Previewing every write action a job would take without it actually happening.
...and probably more.
History
When I first designed HotnBOThered in 2010, I developed it using the DotNetWikiBot framework. At the time, it was the only truly general-purpose .NET-based bot framework I could find, and remains so to this day, but as time went on, I became increasingly disenchanted with it. Other frameworks exist, but are limited in their capabilities or are Wikipedia-specific...usually both. So, by 2012, I had started to toy around with developing my own framework. This went through several iterations that I wasn't terribly happy with until, around mid-2014, a post I stumbled on sparked the idea for a new, modular design concept that echoed the API itself. By Christmas of that year, I had decided that this concept was going to work out very well and started to work on WallE in earnest. Due to the magnitude and complexity of the API, and combined with the cognitive difficulties caused by my illness, it took over two years to finish that layer, but when I was done, I was quite happy with what I had produced, and continued on to develop Robby and HoodBot.

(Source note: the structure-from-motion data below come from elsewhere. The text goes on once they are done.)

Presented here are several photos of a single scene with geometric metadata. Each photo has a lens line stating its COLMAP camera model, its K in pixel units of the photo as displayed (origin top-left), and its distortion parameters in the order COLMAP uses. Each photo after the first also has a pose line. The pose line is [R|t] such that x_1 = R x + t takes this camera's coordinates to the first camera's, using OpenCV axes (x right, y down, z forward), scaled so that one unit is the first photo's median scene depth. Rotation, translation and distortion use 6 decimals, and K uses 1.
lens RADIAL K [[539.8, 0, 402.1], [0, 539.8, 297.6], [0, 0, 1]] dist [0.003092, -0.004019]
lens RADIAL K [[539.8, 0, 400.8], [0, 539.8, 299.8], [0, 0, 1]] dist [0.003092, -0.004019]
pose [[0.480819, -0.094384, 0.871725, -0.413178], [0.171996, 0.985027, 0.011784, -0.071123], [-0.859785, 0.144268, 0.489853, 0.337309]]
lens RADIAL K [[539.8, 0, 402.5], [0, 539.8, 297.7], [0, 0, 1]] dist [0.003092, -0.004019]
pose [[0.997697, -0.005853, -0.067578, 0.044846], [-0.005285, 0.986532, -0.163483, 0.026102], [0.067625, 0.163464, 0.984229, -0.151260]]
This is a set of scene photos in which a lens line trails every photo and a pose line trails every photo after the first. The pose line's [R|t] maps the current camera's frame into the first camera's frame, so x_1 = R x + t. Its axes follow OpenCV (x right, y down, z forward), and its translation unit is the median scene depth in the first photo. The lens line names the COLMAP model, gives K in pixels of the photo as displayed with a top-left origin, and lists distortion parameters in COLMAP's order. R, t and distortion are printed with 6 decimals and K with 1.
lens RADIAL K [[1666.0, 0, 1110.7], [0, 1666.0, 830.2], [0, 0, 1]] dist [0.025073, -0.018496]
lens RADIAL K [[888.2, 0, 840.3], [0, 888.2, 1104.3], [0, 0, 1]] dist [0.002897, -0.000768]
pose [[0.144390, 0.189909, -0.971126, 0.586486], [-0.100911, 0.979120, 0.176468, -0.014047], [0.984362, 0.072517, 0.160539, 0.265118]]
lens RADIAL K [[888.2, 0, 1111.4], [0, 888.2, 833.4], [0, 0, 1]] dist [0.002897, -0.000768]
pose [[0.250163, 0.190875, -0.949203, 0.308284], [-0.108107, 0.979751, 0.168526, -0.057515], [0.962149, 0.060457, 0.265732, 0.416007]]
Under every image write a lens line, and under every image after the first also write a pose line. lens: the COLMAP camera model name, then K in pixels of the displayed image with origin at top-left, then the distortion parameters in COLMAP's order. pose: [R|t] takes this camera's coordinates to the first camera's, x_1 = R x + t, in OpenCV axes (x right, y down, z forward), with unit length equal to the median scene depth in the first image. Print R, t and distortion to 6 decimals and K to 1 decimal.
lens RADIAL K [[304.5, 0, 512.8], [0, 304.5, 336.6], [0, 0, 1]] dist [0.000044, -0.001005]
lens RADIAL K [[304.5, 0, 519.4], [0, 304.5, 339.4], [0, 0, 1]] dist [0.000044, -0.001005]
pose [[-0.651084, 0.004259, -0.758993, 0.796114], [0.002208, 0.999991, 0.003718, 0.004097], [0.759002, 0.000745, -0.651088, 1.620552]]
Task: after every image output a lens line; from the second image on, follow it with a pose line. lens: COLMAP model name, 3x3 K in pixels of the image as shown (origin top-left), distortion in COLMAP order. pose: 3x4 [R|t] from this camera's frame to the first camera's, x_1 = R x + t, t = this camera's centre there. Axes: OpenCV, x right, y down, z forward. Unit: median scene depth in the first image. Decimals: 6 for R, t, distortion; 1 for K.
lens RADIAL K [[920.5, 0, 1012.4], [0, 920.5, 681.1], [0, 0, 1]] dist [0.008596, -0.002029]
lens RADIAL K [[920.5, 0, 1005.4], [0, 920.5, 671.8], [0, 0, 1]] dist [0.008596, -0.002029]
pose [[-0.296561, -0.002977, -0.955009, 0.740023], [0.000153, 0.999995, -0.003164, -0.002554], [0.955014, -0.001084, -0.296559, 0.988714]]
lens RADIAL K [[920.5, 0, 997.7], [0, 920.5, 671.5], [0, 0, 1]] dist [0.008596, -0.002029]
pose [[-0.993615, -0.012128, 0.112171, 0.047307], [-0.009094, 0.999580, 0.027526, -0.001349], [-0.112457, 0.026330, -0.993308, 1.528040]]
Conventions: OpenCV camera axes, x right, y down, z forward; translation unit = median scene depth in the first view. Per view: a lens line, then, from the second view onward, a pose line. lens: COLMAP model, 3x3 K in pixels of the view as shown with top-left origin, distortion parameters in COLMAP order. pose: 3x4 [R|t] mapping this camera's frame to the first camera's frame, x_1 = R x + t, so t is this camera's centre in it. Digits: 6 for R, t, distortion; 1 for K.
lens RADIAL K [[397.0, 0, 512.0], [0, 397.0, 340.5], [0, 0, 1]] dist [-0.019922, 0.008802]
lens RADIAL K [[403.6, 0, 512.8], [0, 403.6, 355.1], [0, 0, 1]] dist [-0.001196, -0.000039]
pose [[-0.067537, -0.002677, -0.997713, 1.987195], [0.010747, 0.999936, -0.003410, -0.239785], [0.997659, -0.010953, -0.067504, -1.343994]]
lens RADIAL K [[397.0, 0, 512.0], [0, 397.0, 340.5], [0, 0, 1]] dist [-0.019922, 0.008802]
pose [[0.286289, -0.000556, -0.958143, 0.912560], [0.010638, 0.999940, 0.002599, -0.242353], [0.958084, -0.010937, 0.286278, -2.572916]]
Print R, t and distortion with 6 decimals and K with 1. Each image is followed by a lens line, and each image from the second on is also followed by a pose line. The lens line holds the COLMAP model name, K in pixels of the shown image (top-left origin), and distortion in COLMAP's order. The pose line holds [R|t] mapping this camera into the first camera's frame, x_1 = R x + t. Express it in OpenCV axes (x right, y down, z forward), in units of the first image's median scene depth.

Unfortunately, though not unexpectedly, the project spanned several MediaWiki versions, and many early modules lack some of the features of their MediaWiki counterparts. Rather than spend more time on it, however, I decided that all the core functionality was there and that updating the modules to the latest version should not be a priority. At some point in the future, when I have the time and energy, I will select a fixed target version and update everything to that. If that happens, WallE will see a v2 in which all the code that targets deprecated/absent features prior to that version would be removed. This would not be a trivial project, however, as the API underwent some fairly substantive changes between versions 1.24–1.28, so it isn't (and shouldn't be) a priority.